Rose had spent so long steeped in a milieu where women doing what nature made them to do are "baby pigs," but women who reject motherhood to satisfy misplaced ambitions and spend their time and money on themselves are not "anti-baby pigs"; they're strong and progressive. What's wrong with that picture?

Yet even punk rock chicks like Rose continue to apostacize from the cult to obey the call of nature to do what they -- perhaps too obviously to need to point out -- are uniquely equipped to do: to bear and to nurture children. Rose had to give up her "me"-centered lifestyle, but didn't give up her love of rock 'n' roll -- at least not forever. She continues to rawk, even in the suburbs. (While moving to the burbs is a tradeoff, not all suburbs fit the stereotypes of blandness, homogeneity and cultural barrenness. And as things are today, a good suburb is a helluva lot better environment in which to raise kids than the big city.)

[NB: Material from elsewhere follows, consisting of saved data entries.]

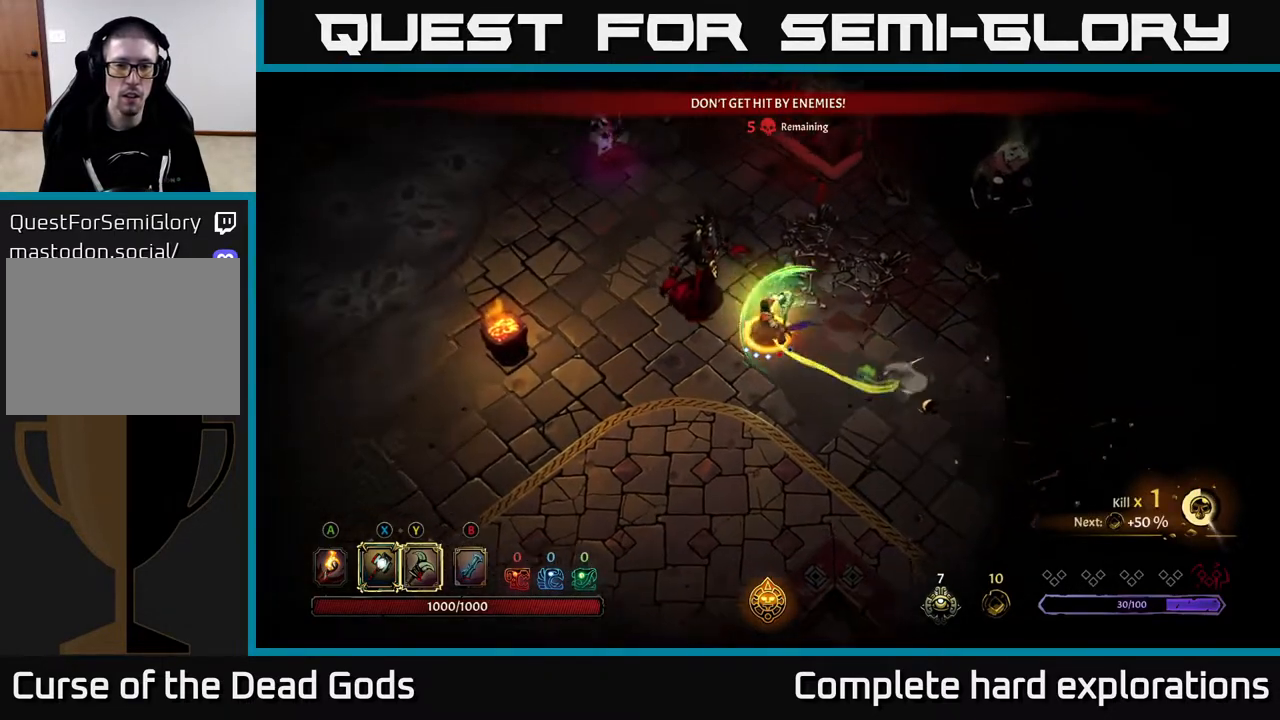
{"buttons": [], "left_stick": "center", "right_stick": "center", "events": [[233, "left_stick", "center"]]}
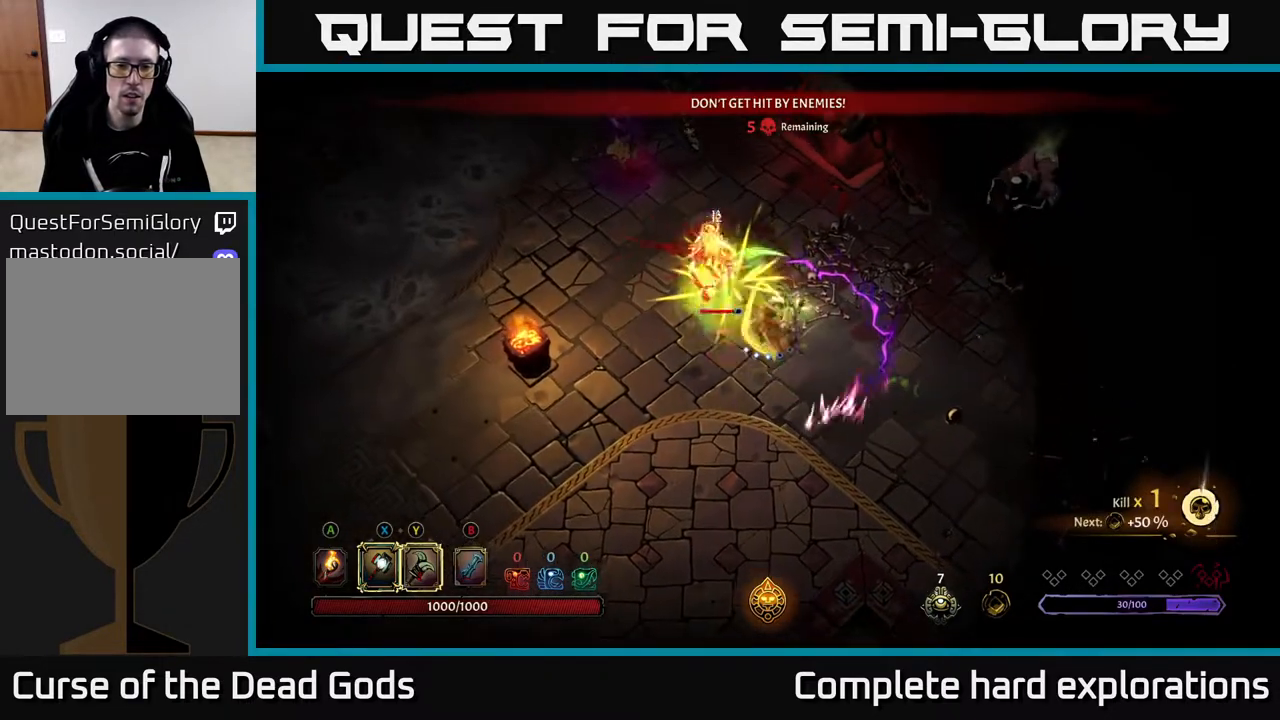
{"buttons": [], "left_stick": "left", "right_stick": "center", "events": [[100, "left_stick", "left"]]}
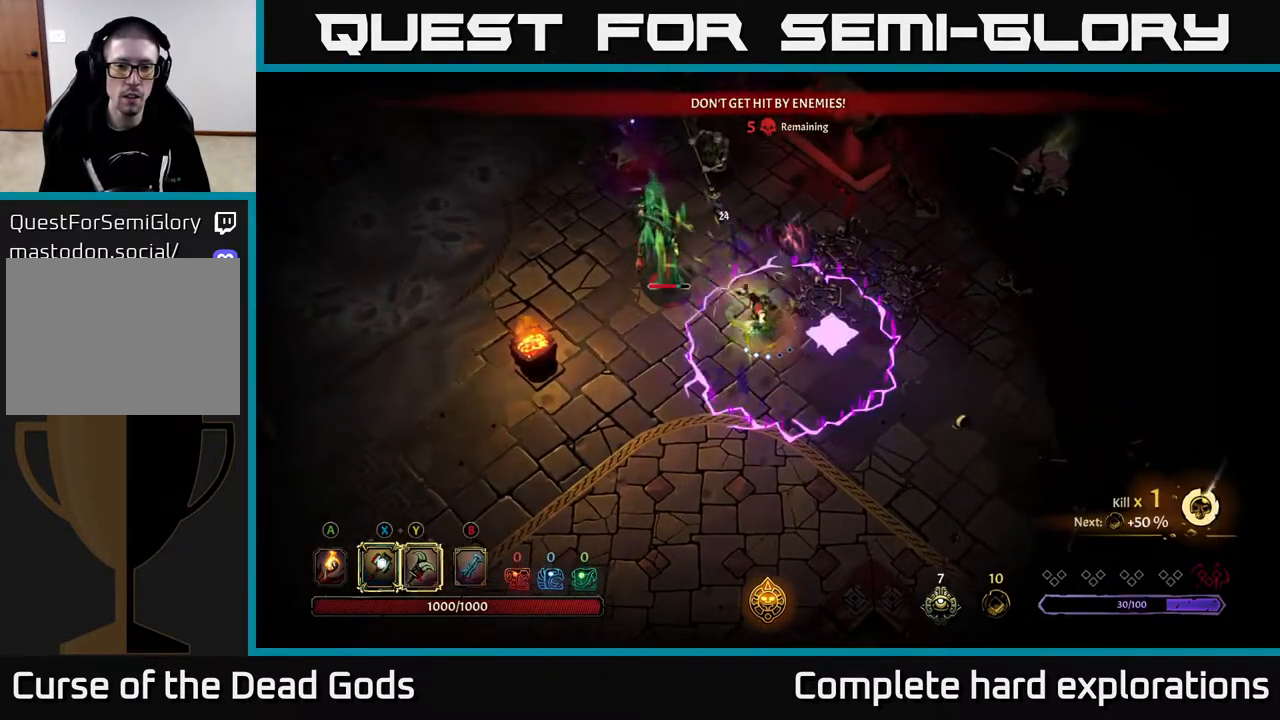
{"buttons": [], "left_stick": "down-left", "right_stick": "center", "events": [[33, "R2", "down"], [233, "R2", "up"], [317, "left_stick", "down-left"]]}
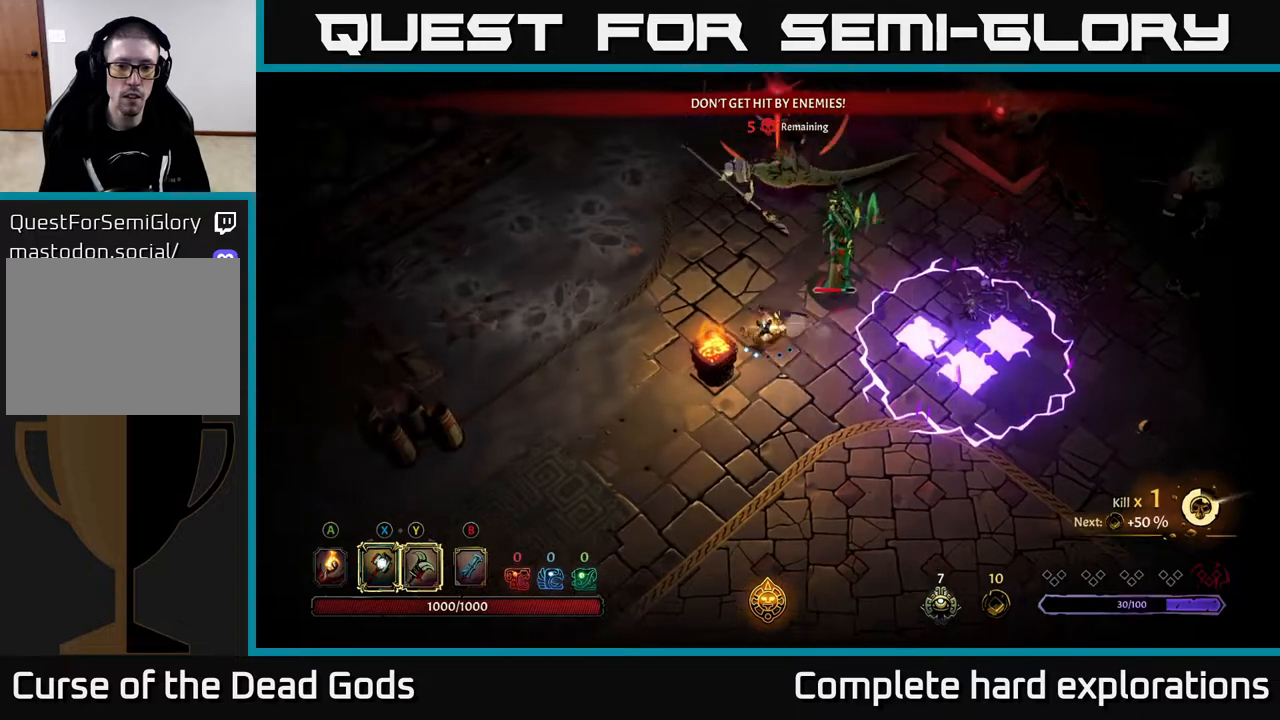
{"buttons": [], "left_stick": "down", "right_stick": "center", "events": [[67, "left_stick", "down"], [183, "left_stick", "down-right"], [483, "left_stick", "down"]]}
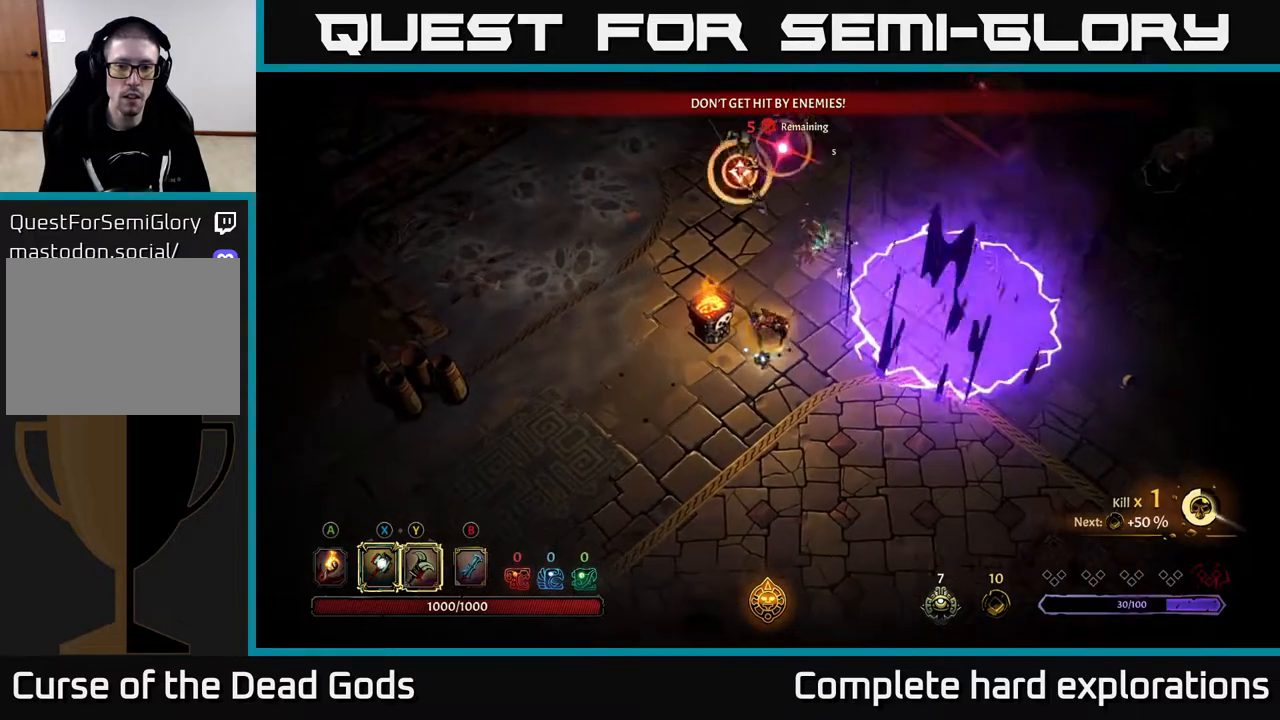
{"buttons": [], "left_stick": "down-left", "right_stick": "center", "events": [[267, "left_stick", "down-left"]]}
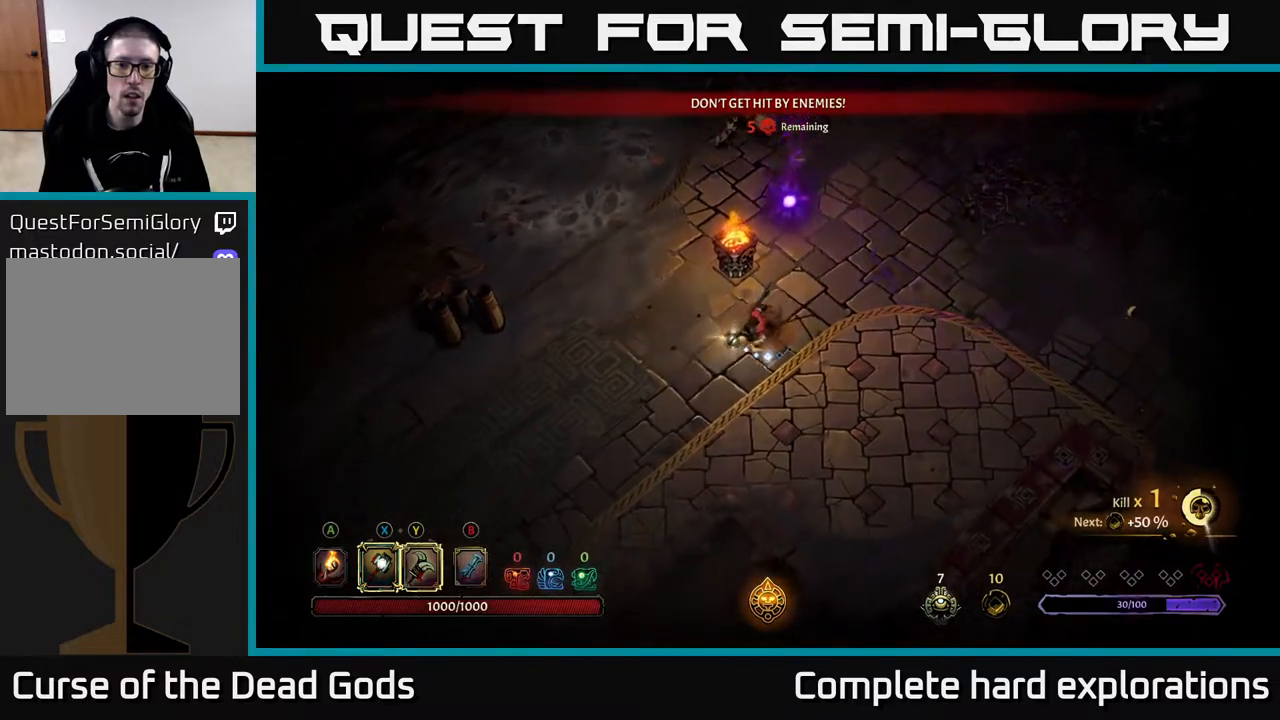
{"buttons": ["R2"], "left_stick": "left", "right_stick": "center", "events": [[200, "left_stick", "left"], [400, "R2", "down"]]}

While I don't know all the details of Rose's rock career, I admire her tremendously for simply desiring to be a real mother. And I'm glad to see the new wave of mommy rock. It refutes the notion of a huge conflict between rock and roll and home and hearth, of fun with family, of art with adulthood. It shows that artistic expression is not exclusively the province of nihilistic, solipsistic singles in their teens or twentysomethings. The movement may inject some much-needed perspective into a scene that needs to be reminded from time to time that it actually is not the center of the universe. Definitely, it will inspire creativity, since rockers who are mommies automatically have a whole new world of material to draw from. And with little ones depending on them, they have even more reasons to change the world.